**SOURCE DATA**
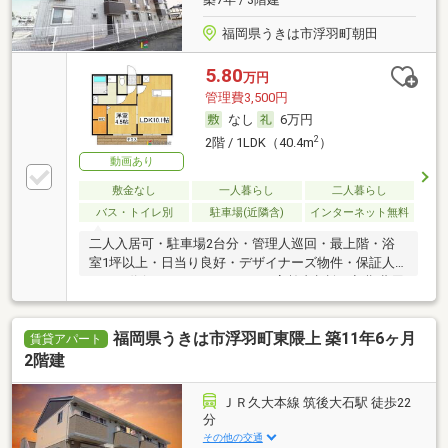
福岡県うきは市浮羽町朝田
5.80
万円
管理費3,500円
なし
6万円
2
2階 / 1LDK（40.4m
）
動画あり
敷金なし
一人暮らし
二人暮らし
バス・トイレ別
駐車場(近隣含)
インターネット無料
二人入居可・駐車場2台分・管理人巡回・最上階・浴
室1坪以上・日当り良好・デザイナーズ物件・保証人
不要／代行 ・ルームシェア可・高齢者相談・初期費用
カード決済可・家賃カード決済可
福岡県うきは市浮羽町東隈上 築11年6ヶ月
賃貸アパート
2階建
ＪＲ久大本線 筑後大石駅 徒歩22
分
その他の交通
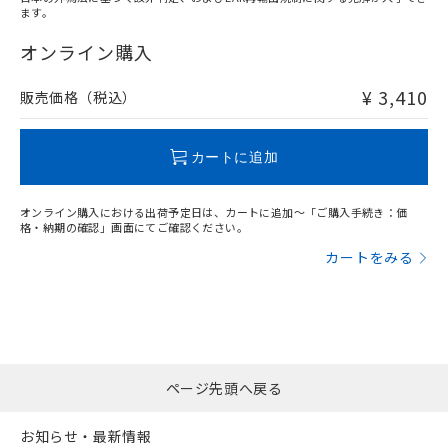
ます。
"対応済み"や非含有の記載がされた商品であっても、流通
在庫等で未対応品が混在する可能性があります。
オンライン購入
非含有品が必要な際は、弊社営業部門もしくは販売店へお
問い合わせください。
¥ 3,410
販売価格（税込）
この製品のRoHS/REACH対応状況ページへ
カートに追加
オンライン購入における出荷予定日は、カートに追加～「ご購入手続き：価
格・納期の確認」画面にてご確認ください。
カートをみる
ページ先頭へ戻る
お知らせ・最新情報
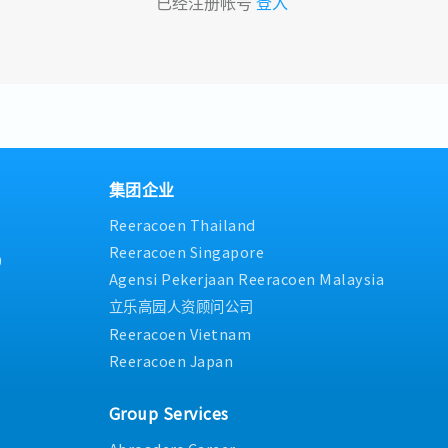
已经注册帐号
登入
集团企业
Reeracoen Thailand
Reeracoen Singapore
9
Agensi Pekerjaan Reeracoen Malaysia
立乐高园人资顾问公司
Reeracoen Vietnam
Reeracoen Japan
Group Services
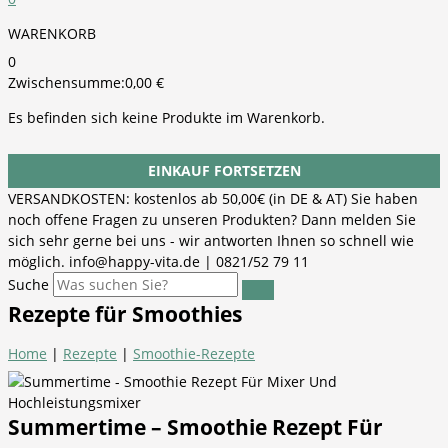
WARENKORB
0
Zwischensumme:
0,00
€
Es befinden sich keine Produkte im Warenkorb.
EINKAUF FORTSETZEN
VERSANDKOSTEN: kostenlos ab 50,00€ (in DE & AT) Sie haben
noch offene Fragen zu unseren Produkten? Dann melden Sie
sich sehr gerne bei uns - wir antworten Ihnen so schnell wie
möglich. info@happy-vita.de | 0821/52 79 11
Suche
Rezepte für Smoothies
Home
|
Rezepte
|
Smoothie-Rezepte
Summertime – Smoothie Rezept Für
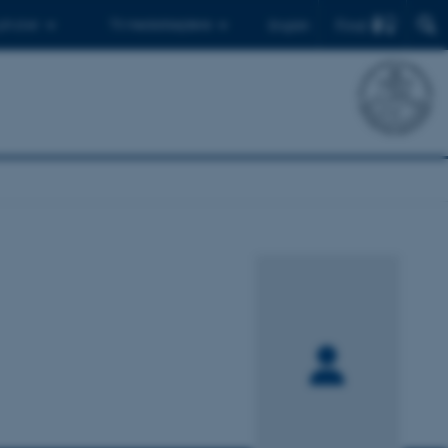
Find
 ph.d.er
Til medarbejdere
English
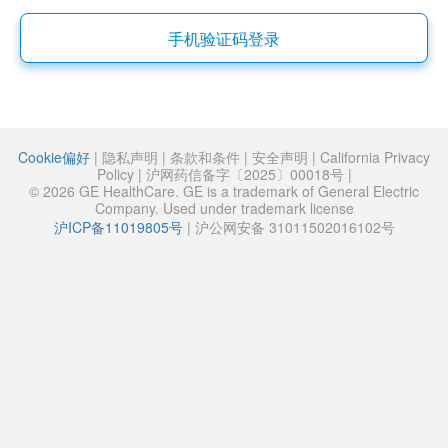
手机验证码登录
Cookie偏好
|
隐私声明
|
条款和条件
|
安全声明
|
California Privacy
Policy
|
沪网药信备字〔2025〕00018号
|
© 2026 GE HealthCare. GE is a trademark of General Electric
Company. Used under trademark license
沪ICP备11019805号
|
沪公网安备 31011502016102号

**EXERCISE DIRECTIONS**
Leave out every picture, and repeat word for word only the lines from the one holding "二人入居可・駐車場2台分・管理人巡回・最上階・浴" through the end of the entries above, both ends included.

**COMPLETED TASK**
二人入居可・駐車場2台分・管理人巡回・最上階・浴
室1坪以上・日当り良好・デザイナーズ物件・保証人
不要／代行 ・ルームシェア可・高齢者相談・初期費用
カード決済可・家賃カード決済可
福岡県うきは市浮羽町東隈上 築11年6ヶ月
賃貸アパート
2階建
ＪＲ久大本線 筑後大石駅 徒歩22
分
その他の交通
ます。
"対応済み"や非含有の記載がされた商品であっても、流通
在庫等で未対応品が混在する可能性があります。
オンライン購入
非含有品が必要な際は、弊社営業部門もしくは販売店へお
問い合わせください。
¥ 3,410
販売価格（税込）
この製品のRoHS/REACH対応状況ページへ
カートに追加
オンライン購入における出荷予定日は、カートに追加～「ご購入手続き：価
格・納期の確認」画面にてご確認ください。
カートをみる
ページ先頭へ戻る
お知らせ・最新情報
已经注册帐号
登入
集团企业
Reeracoen Thailand
Reeracoen Singapore
9
Agensi Pekerjaan Reeracoen Malaysia
立乐高园人资顾问公司
Reeracoen Vietnam
Reeracoen Japan
Group Services
WARENKORB
0
Zwischensumme:
0,00
€
Es befinden sich keine Produkte im Warenkorb.
EINKAUF FORTSETZEN
VERSANDKOSTEN: kostenlos ab 50,00€ (in DE & AT) Sie haben
noch offene Fragen zu unseren Produkten? Dann melden Sie
sich sehr gerne bei uns - wir antworten Ihnen so schnell wie
möglich. info@happy-vita.de | 0821/52 79 11
Suche
Rezepte für Smoothies
Home
|
Rezepte
|
Smoothie-Rezepte
Summertime – Smoothie Rezept Für
Find
 ph.d.er
Til medarbejdere
English
手机验证码登录
Cookie偏好
|
隐私声明
|
条款和条件
|
安全声明
|
California Privacy
Policy
|
沪网药信备字〔2025〕00018号
|
© 2026 GE HealthCare. GE is a trademark of General Electric
Company. Used under trademark license
沪ICP备11019805号
|
沪公网安备 31011502016102号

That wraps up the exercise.